The table station seriously stationed one player and the very next hand did the same to the decent player to my right who got three streets of value with K-J on a king-high flop, for a total of about 100 big blinds profit. I guess that’s a bit like crazy people not knowing they are crazy – a station doesn’t know he’s a station so can’t rationalise that a good player in that spot will mostly always have it (through fear and expectation of being stationed).

Then followed a sustained period of combo hand-dead and run-bad which saw my stack move down to 24K, although, with quite a nice table, that wasn’t too worrying, just a little frustrating. At least I had the dubious pleasure of listening to the oracle of all poker wisdom and strategy giving everyone the benefit of his knowledge on an amazingly regular basis. The overall experience during this time period was like being a child in the corridor between two glass rooms each containing a Santa’s grotto. I had to suffer the pain of watching Santa giving out presents to multiple smiling-faced children on both sides and, with no doors, all I could do was watch demoralised and presentless.

Add to that the fact that every time I made a move I found my opponents at the top of their ranges (even when an apparent scare card came it ended up being one that improved opponents’ hands), it was not a good period of time for my chip graph, although it was a good one for the chances of an early trip down the M1 and for watching Soccer AM from home the following morning.

I get down to 12k. 40BB should be plenty to play with, even though the stack is well below average, but I allow impatience and frustration to get the better of me and three-bet shove, get it through and show 7-3. Like a set-up from the gods, the very next hand I get aces, raise and everyone folds. I then go for the UTG all-in 45BB shove before the cards are dealt which I execute with 2-4 offsuit only to get called and beat by a dominating hand.

I decided to re-enter and, despite moving three tables away, was still forced to endure the logic and knowledge of the oracle. At least I ran better, though, and at Level 5 was up to about 50K (blinds 200/400). At the end of Level 5 I had a juicy 80K, then went three levels without winning a hand and went down to 54K.

It is quite amazing how bad it gets when it starts going wrong. I raise with J-J, get called by A-J and it flops ace-high. I three-bet twice and get cold-shoved-on behind both times and generally everything goes badly, in contrast to those golden runs where it all goes well for you.
It’s also strange how so many experienced poker players are well aware of being in that “zone” and yet refuse to adjust their decisions to any extent simply because of “mathematics”, refusing to acknowledge any impact of "form" over EV (even allowing for the inherent guesswork in most EV calculations).
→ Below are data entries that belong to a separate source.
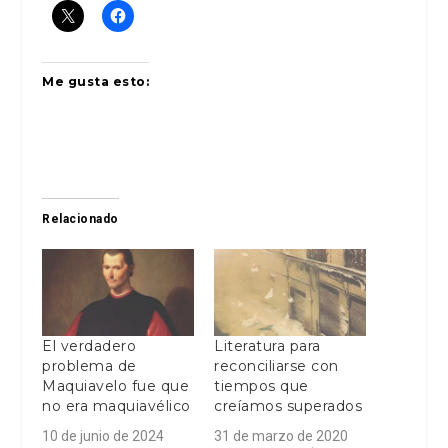
Me gusta esto:
Relacionado
El verdadero
Literatura para
problema de
reconciliarse con
Maquiavelo fue que
tiempos que
no era maquiavélico
creíamos superados
10 de junio de 2024
31 de marzo de 2020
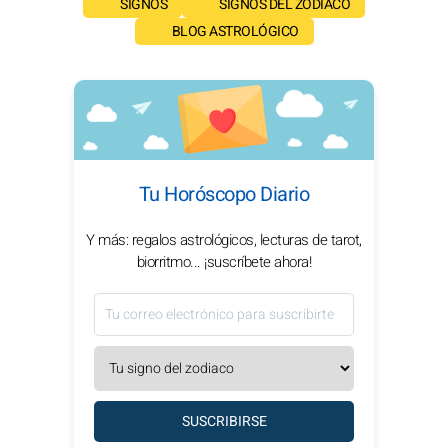
SIGNOS
SIGNOS DEL ZODIACO
BLOG ASTROLÓGICO
Tu Horóscopo Diario
Y más: regalos astrológicos, lecturas de tarot,
biorritmo... ¡suscríbete ahora!
SUSCRIBIRSE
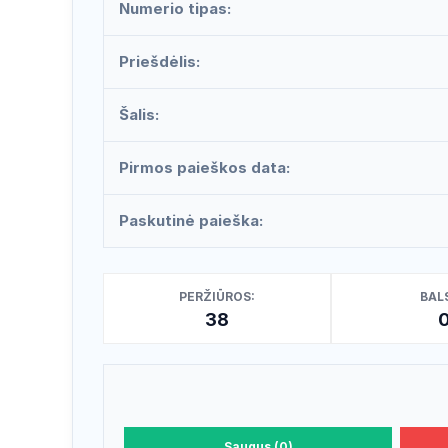
Numerio tipas:
Priešdėlis:
Šalis:
Pirmos paieškos data:
Paskutinė paieška:
PERŽIŪROS:
BALS
38
Saugus (0)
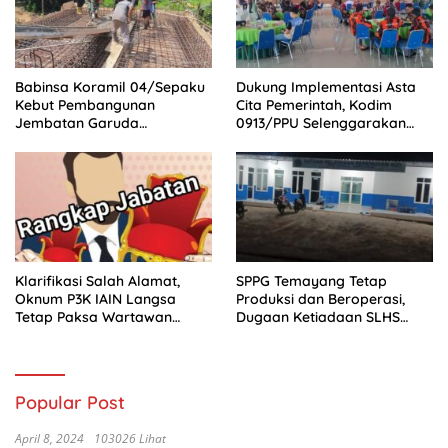
Babinsa Koramil 04/Sepaku
Dukung Implementasi Asta
Kebut Pembangunan
Cita Pemerintah, Kodim
Jembatan Garuda
0913/PPU Selenggarakan
Penghubung Dua Desa
Pembinaan Idiologi Pancasila
Klarifikasi Salah Alamat,
SPPG Temayang Tetap
Oknum P3K IAIN Langsa
Produksi dan Beroperasi,
Tetap Paksa Wartawan
Dugaan Ketiadaan SLHS
Naikkan Pemberitaan
Mencuat
Popular Post
April 8, 2024
103026 Lihat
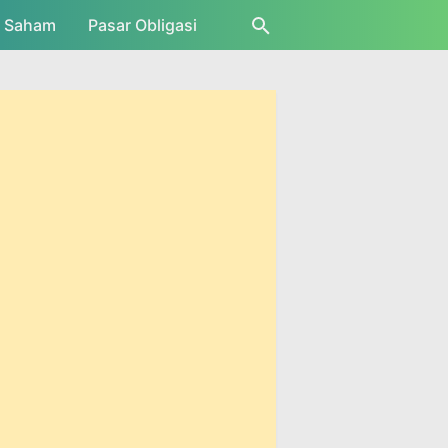
r Saham
Pasar Obligasi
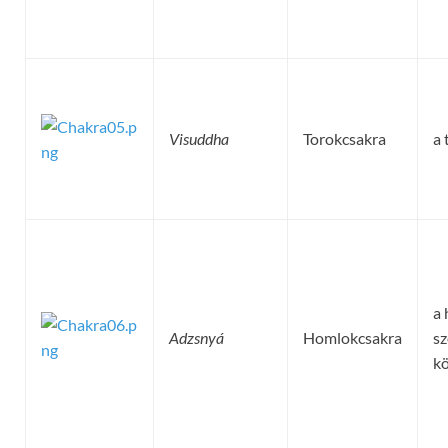
Visuddha
Torokcsakra
a 
a 
Adzsnyá
Homlokcsakra
s
kö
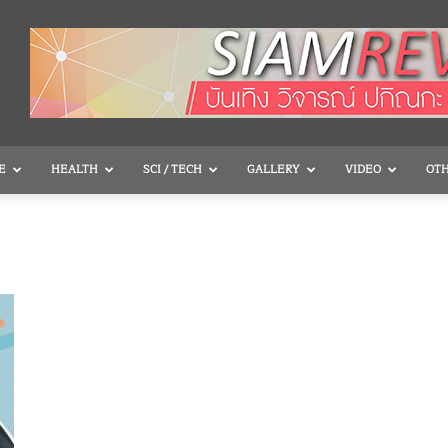
E
HEALTH
SCI / TECH
GALLERY
VIDEO
OT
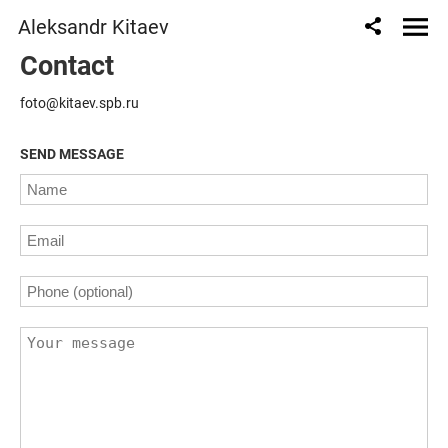
Aleksandr Kitaev
Contact
foto@kitaev.spb.ru
SEND MESSAGE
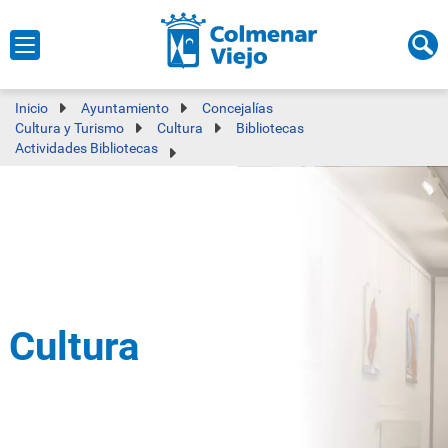
Inicio
Ayuntamiento
Concejalías
Cultura y Turismo
Cultura
Bibliotecas
Actividades Bibliotecas
Cultura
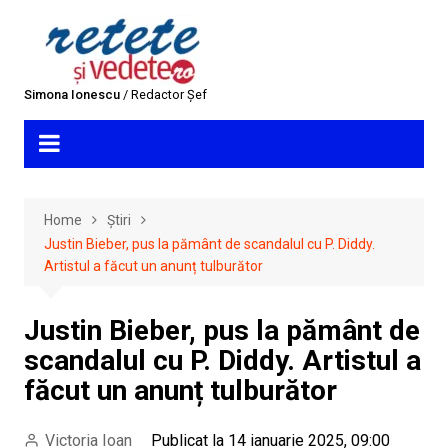
Skip
to
content
Simona Ionescu
/ Redactor Șef
Home
Știri
Justin Bieber, pus la pământ de scandalul cu P. Diddy.
Artistul a făcut un anunț tulburător
Justin Bieber, pus la pământ de
scandalul cu P. Diddy. Artistul a
făcut un anunț tulburător
Victoria Ioan
Publicat la 14 ianuarie 2025, 09:00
I managed to get back on track and finished the day with 76,000 which was a very adequate just-under-average stack. What was less than adequate was my decision to allow my friends to ply me with Grey Goose afterwards, leaving the casino at 3am, and an average night’s sleep was interrupted only by a 5am trip to try to be sick in the toilet.

Fortunately Ben phoned me 55 minutes before Day 2 started and woke me up, so I had a decent chance of making the start on time. I may as well have stayed in bed and recovered as I didn’t get going, and eventually moved to a tough table with just 30K stack (although still with 30BB, such is the quality of the GPS structure). This table included Devilfish and Ben Vinson who kindly asked me if I had just bought in.

I struggled along finding virtually no premium hands or decent spots and eventually spent a couple of hours nursing a 10BB stack (Ben was in about the same position as me). I eventually got it in with K-J, running into A-Q, which was a decent spot – having shoved and got called I was hardly ever going to have the best hand, so to not be dominated was the next best thing to being lucky enough to have a flip versus an under-pair.

I didn’t improve and went out about 15 spots short of a min-cash. Ah well, Ben managed to cash in 23rd for Ladspoker.com and the tournament was won by Richard Milner, who took home a juicy £40,086.